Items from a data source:
:::
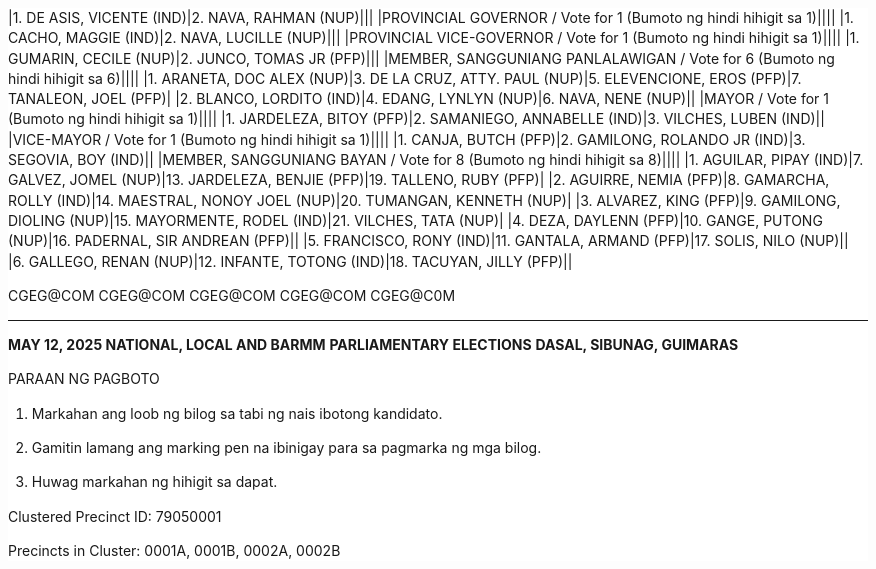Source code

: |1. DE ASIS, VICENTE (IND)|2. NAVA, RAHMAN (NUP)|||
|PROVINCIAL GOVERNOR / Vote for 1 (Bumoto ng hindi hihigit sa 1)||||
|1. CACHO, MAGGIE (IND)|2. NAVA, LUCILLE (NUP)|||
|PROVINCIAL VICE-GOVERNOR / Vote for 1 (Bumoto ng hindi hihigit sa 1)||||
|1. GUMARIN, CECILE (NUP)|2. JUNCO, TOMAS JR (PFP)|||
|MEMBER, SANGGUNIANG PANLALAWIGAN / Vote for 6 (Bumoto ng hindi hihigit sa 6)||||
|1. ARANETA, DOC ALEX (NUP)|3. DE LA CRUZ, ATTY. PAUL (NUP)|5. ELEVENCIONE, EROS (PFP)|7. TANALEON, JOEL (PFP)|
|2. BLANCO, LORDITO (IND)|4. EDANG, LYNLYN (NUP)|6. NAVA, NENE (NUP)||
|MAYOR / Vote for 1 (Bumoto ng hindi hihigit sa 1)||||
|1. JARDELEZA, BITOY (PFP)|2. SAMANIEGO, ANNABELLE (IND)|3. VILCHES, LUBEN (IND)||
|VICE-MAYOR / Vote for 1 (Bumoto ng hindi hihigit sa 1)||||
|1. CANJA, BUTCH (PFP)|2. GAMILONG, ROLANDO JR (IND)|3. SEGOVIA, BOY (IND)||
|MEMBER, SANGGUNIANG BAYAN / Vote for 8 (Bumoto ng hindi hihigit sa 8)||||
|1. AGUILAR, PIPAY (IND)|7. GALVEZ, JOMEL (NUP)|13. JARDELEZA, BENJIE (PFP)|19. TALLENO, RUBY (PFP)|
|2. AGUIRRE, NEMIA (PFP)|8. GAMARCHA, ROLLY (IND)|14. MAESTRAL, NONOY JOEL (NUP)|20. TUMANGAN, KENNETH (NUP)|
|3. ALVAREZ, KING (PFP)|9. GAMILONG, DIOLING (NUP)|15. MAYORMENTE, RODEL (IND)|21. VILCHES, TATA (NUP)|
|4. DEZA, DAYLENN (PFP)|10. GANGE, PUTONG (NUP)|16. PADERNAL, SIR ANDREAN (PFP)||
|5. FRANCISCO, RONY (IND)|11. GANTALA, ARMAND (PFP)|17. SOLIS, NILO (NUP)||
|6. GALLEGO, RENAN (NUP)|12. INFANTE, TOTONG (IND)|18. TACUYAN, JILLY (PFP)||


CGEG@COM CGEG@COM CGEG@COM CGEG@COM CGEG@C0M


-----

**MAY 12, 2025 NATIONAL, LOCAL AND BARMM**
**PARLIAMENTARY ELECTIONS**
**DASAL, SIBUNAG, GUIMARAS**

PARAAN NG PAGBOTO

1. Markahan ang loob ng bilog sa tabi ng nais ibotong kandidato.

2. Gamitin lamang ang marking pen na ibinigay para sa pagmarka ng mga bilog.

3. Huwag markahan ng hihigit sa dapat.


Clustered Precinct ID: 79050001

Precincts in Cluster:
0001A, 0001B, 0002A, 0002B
:::
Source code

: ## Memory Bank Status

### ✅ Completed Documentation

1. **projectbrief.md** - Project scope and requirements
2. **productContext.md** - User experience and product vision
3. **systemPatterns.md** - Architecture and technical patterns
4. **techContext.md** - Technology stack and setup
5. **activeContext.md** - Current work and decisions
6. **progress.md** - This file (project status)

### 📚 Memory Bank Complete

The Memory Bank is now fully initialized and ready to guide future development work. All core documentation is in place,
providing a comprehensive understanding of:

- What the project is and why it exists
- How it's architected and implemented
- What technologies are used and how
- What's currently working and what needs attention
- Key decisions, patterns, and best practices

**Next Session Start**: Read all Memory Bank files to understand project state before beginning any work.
:::
# WORK ITEM
Of the entries listed above, reproduce only the lines starting at the line containing "TUMANGAN, KENNETH (NUP)|" and ending at the line containing "PARAAN NG PAGBOTO". Include both, exactly as they stand.

# TASK OUTPUT
|2. AGUIRRE, NEMIA (PFP)|8. GAMARCHA, ROLLY (IND)|14. MAESTRAL, NONOY JOEL (NUP)|20. TUMANGAN, KENNETH (NUP)|
|3. ALVAREZ, KING (PFP)|9. GAMILONG, DIOLING (NUP)|15. MAYORMENTE, RODEL (IND)|21. VILCHES, TATA (NUP)|
|4. DEZA, DAYLENN (PFP)|10. GANGE, PUTONG (NUP)|16. PADERNAL, SIR ANDREAN (PFP)||
|5. FRANCISCO, RONY (IND)|11. GANTALA, ARMAND (PFP)|17. SOLIS, NILO (NUP)||
|6. GALLEGO, RENAN (NUP)|12. INFANTE, TOTONG (IND)|18. TACUYAN, JILLY (PFP)||


CGEG@COM CGEG@COM CGEG@COM CGEG@COM CGEG@C0M


-----

**MAY 12, 2025 NATIONAL, LOCAL AND BARMM**
**PARLIAMENTARY ELECTIONS**
**DASAL, SIBUNAG, GUIMARAS**

PARAAN NG PAGBOTO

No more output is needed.